**Source records:**
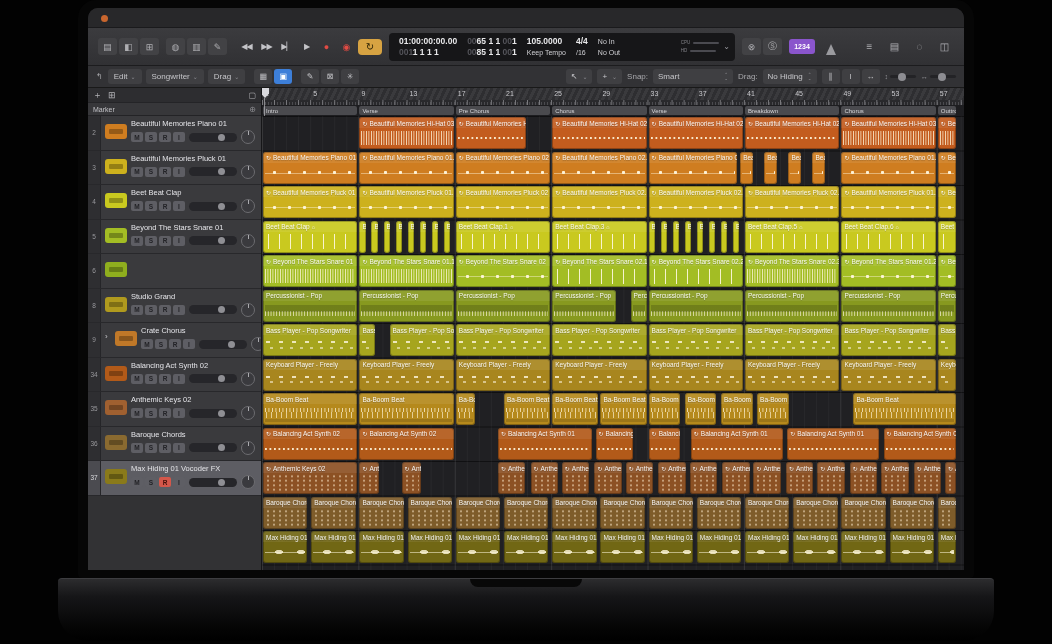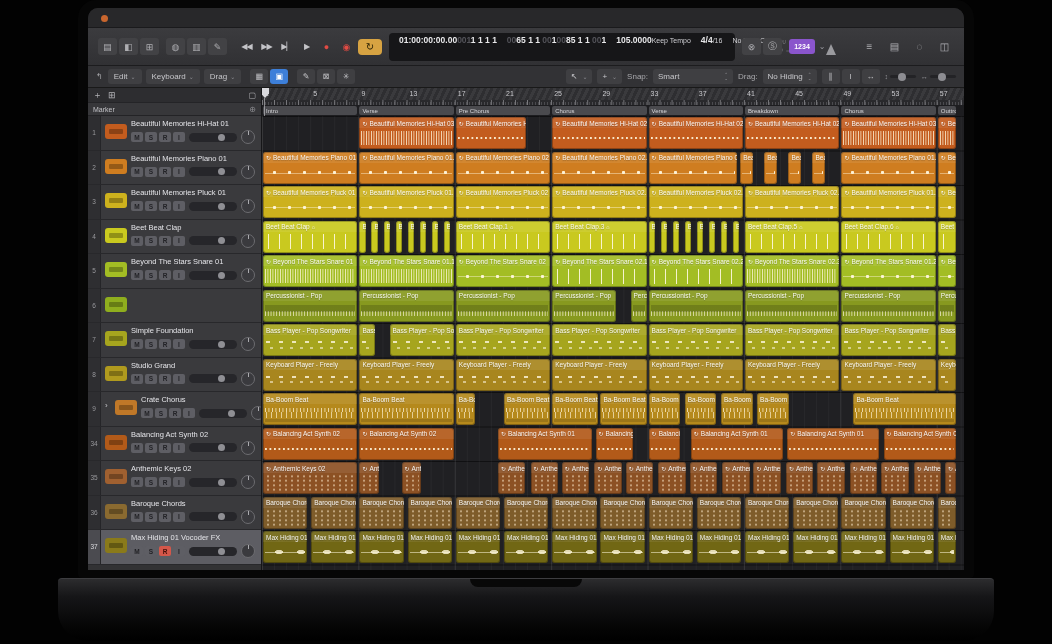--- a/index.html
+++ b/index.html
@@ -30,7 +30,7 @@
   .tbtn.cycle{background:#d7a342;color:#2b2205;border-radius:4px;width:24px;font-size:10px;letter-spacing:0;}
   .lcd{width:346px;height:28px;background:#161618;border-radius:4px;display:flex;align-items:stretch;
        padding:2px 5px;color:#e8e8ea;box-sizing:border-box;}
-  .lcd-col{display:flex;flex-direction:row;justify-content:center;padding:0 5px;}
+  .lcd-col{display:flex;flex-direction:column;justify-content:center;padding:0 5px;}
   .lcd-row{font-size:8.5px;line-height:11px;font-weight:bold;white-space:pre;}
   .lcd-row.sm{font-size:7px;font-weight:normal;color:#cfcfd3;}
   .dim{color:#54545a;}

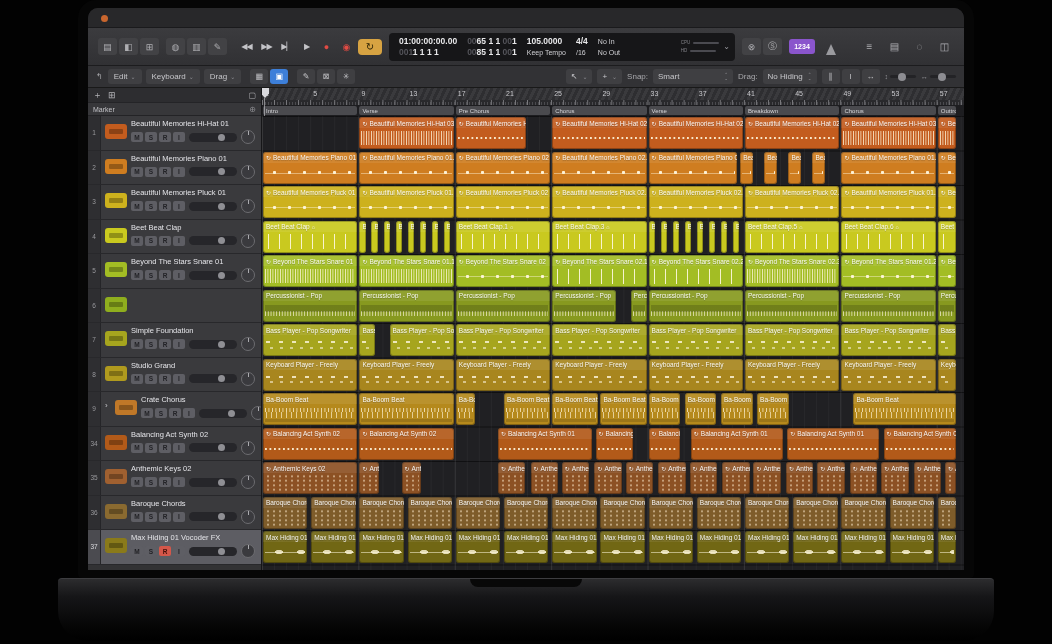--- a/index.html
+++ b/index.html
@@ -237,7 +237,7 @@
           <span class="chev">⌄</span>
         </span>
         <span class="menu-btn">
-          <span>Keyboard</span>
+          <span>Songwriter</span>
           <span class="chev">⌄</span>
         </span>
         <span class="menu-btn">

**Exercise objective:**
Pictures stay out; copy every entry above exactly.

**Solved problem:**
--- a/index.html
+++ b/index.html
@@ -30,7 +30,7 @@
   .tbtn.cycle{background:#d7a342;color:#2b2205;border-radius:4px;width:24px;font-size:10px;letter-spacing:0;}
   .lcd{width:346px;height:28px;background:#161618;border-radius:4px;display:flex;align-items:stretch;
        padding:2px 5px;color:#e8e8ea;box-sizing:border-box;}
-  .lcd-col{display:flex;flex-direction:row;justify-content:center;padding:0 5px;}
+  .lcd-col{display:flex;flex-direction:column;justify-content:center;padding:0 5px;}
   .lcd-row{font-size:8.5px;line-height:11px;font-weight:bold;white-space:pre;}
   .lcd-row.sm{font-size:7px;font-weight:normal;color:#cfcfd3;}
   .dim{color:#54545a;}

--- a/index.html
+++ b/index.html
@@ -237,7 +237,7 @@
           <span class="chev">⌄</span>
         </span>
         <span class="menu-btn">
-          <span>Keyboard</span>
+          <span>Songwriter</span>
           <span class="chev">⌄</span>
         </span>
         <span class="menu-btn">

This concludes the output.